In a blog post, Binance said it will cease offering the following products to South African users:
- Leveraged tokens
With immediate effect, South African users will be restricted from opening new accounts for these products.
According to Binance:
“Users will have 90 days to reduce and close their positions for these products. Users will be able to top-up margin balances to prevent margin calls and liquidations, but they will not be able to increase or open new positions.”
This latest move comes after a report by the Financial Action Task Force (FATF) on South africa’s measures to combat money laundering and terrorst financing(ML/TF).
According to the report:
“South Africa is exposed to the laundering of domestic crime proceeds and foreign crime proceeds from the region. It is also exposed to terrorism financing risks associated with foreign terrorism, foreign terrorist fighters (FTFs), and potential domestic terrorism.
While authorities carry out some successful money laundering investigations, the proactive identification and investigation of laundering networks and professional enablers is not really occurring.
The report further reveals the lack of clear ML and TF assessment in South Africa by saying:
South Africa cannot show it has identified and assessed the ML and TF risks emerging from VA activities (crypto asset activities) and the activities or operations of VASPs (CASPs) and has taken measures to mitigate such risks.
However, it does have a certain appreciation of the risks of the VASP sector, based on a mapping exercise of the current landscape of VASPs in South Africa, and the voluntarily involvement of the major market participants under the AML/CFT regime.

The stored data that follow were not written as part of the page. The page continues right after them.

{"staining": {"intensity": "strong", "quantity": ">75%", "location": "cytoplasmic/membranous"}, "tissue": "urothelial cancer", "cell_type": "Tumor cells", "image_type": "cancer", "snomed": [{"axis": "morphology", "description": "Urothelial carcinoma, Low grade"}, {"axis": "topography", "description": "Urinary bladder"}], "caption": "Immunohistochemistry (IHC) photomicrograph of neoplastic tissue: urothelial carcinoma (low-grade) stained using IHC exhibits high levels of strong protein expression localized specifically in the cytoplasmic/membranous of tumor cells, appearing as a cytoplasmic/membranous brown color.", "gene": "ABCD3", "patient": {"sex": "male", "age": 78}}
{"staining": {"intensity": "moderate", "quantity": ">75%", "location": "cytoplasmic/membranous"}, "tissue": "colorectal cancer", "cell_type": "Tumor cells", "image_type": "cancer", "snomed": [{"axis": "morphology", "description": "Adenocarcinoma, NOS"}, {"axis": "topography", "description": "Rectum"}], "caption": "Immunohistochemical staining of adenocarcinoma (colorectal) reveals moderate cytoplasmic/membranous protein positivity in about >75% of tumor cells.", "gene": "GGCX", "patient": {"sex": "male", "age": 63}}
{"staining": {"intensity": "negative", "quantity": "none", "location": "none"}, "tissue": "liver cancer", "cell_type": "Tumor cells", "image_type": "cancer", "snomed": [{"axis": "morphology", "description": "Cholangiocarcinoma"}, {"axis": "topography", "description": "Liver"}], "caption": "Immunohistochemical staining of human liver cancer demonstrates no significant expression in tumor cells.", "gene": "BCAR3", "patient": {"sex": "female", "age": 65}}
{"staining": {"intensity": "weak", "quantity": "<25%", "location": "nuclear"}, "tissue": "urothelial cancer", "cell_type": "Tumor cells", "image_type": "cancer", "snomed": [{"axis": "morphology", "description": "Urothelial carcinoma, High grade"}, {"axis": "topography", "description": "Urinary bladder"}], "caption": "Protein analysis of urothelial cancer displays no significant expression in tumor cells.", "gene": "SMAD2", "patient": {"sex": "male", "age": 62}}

Furthermore, attention is given to VASPs in the ML NRA as far as they constitute threats in the banking sector. As of the onsite, VASPs were not subject to the AML/CFT regime (beyond the reporting obligation, see c.15.8) and therefore, had no obligations to identify, assess, manage, and mitigate their ML and TF risks. Certain VASPs mitigate some of their ML/TF risks by voluntarily applying the principles of the FIC Act to their client base.”
This move by Binance is not surprising following the recent announcement to expand its know-your-customer requirements where all users on the Binance exchange are now required to complete Level 2 verification before using the platform.